• Exercício curto 1:
Liste as etnias indígenas que, segundo a reportagem sobre a usina Teles Pires, estiveram no seminário.
• Exercício curto 2:
Prossiga com a reportagem sobre a usina Teles Pires a partir da última frase mostrada.

Indígenas Apiaká, Kayabi e Munduruku denunciaram falhas no Programa Básico Ambiental Indígena (PBAI), que é uma condicionante para renovação da Licença de Operação da hidrelétrica.
(Por Caio Mota, colaboração para a Amazônia Real)
O primeiro seminário de avaliação final do Programa Básico Ambiental Indígena (PBAI) da Usina Hidrelétrica (UHE) Teles Pires, que aconteceu na semana passada em Alta Floresta, foi classificado como inapto pelo procurador da República Malê de Aragão Frazão, do Ministério Público Federal em Sinop, no Mato Grosso. Os cerca de 200 índios das etnias Apiaká, Kayabi e Munduruku que compareceram ao encontro organizado pela empresa Companhia Hidrelétrica Teles Pires (CHTP), responsável pela construção e operação da obra, denunciaram que o programa PBAI não mitigou os impactos socioambientais da usina como previsto, pelo contrário, criou novos problemas às comunidades indígenas, que incluiu também aldeias no estado do Pará.
A realização do seminário é uma condicionante socioambiental obrigatória para que a empresa CHTP receba a renovação da Licença de Operação (LO), que foi concedida em 2014, o que permitiu o enchimento do reservatório e o início da geração de energia. O MPF abriu inquérito para investigar as irregularidades apontas pelos indígenas no PBAI.
“O seminário de encerramento acabou saindo sem nenhuma deliberação, inclusive, os próprios indígenas afirmaram no seminário, isso foi gravado, que não conseguiram entender boa parte das prestações de contas socioambientais que foram feitas pelo empreendedor. A visão do Ministério Público (Federal) é de que o seminário não possui condão jurídico de consentimento dos resultados. Então esse seminário aqui serviu de um bom espaço para conversa, mas na visão do Ministério Público (Federal) ele não é apto a suprir a condicionante, a considerar o cumprimento da condicionante”, afirmou o procurador Malê de Aragão Frazão em discurso às lideranças. Veja o vídeo abaixo.
“PBAI é pra branco entender”
Como publicou a Amazônia Real, o seminário de avaliação final do Programa Básico Ambiental Indígena (PBAI) da Usina Hidrelétrica (UHE) Teles Pires aconteceu de 30 de maio a 02 de junho, em Alta Floresta (MT). A empresa CHTP deveria realizar uma vez ao ano um encontro para que os indígenas fossem informados acerca das ações do PBAI. No entanto, esta foi a primeira vez que a companhia realizou o seminário, no qual foram apresentados resultados de atividades dos anos de 2013 a 2017.
Durante o seminário, as lideranças indígenas das três etnias denunciaram falhas na execução do PBAI e a falta de participação dos próprios índios na construção dos programas e execução das atividades do programa ambiental. Também entregaram ao procurador da República Malê de Aragão Frazão um dossiê em que mostram fotografias de casas de farinha com rachaduras e a má execução de atividades de capacitação, como cursos de informática e GPS, previstas no programa.
“As obras construídas, realmente, no papel está bonito, mas está tudo rachado”, afirmou Josiane Kayabi, liderança da aldeia São Benedito.

• Material fornecido:
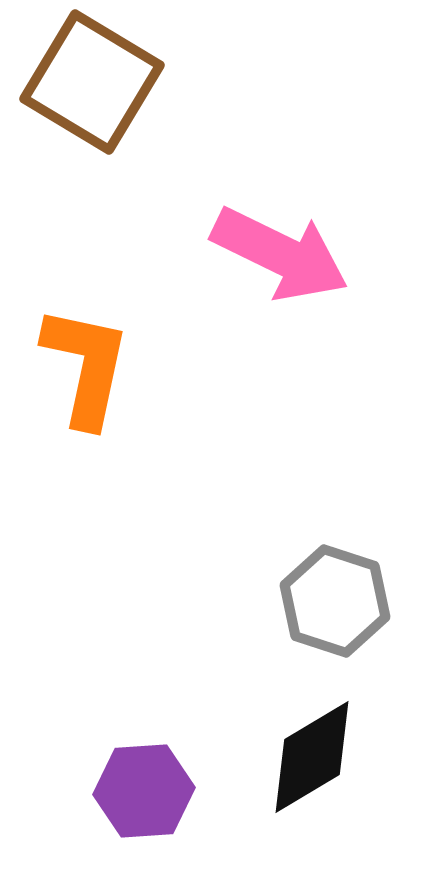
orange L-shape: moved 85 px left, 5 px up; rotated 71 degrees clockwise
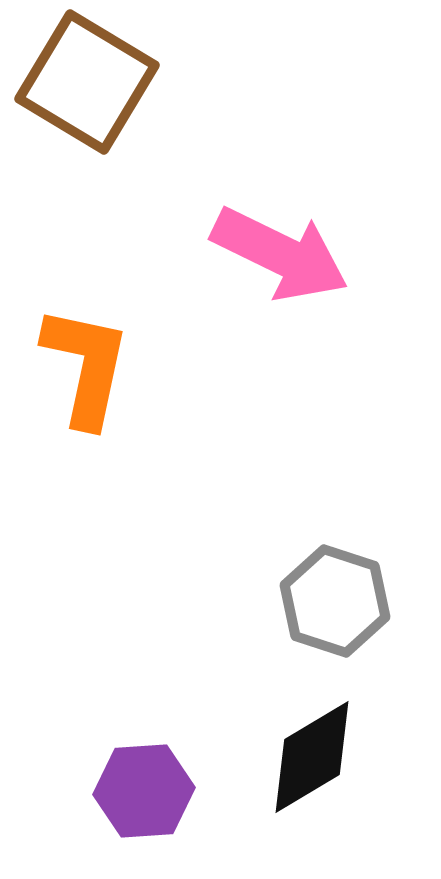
brown square: moved 5 px left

• Resposta esperada 1:
Apiaká, Kayabi e Munduruku

• Resposta esperada 2:
A liderança Ivenaldo Paleci Apiaká, da aldeia Mayrowi, descreveu da seguinte forma a discrepância entre o que a empresa fala e o que de fato realizou: “A empresa CHTP apresenta ideias que são boas pra ela, mas a parte que é difícil, que nós estamos lá convivendo com essa situação e com a realidade, não é exatamente o que eles apresentam aí (no seminário).”
Candido Waro Munduruku, liderança da aldeia Teles Pires, diz que o Programa Básico Ambiental Indígena (PBAI) “foi criado pelo branco e para o branco entender.”
“A gente não está entendendo. Desse pessoal que criou o PBAI, ninguém foi na nossa aldeia para explicar bem pra gente entender”, afirmou Candido.
Outro ponto contestado pelos indígenas foi a apresentação feita pela empresa CHTP sobre os resultados do monitoramento da qualidade da água e dos peixes, iniciados em 2013, um ano antes da aprovação da Licença de Operação (LO), e do enchimento do reservatório, e paralisados em 2015. Segundo os resultados apresentados pelo PBAI da Companhia Hidrelétrica Teles Pires (CHTP), a construção da usina, iniciada com a aprovação da Licença de Instalação (LI) em 2011, não gerou impactos nos peixes nem na qualidade da água.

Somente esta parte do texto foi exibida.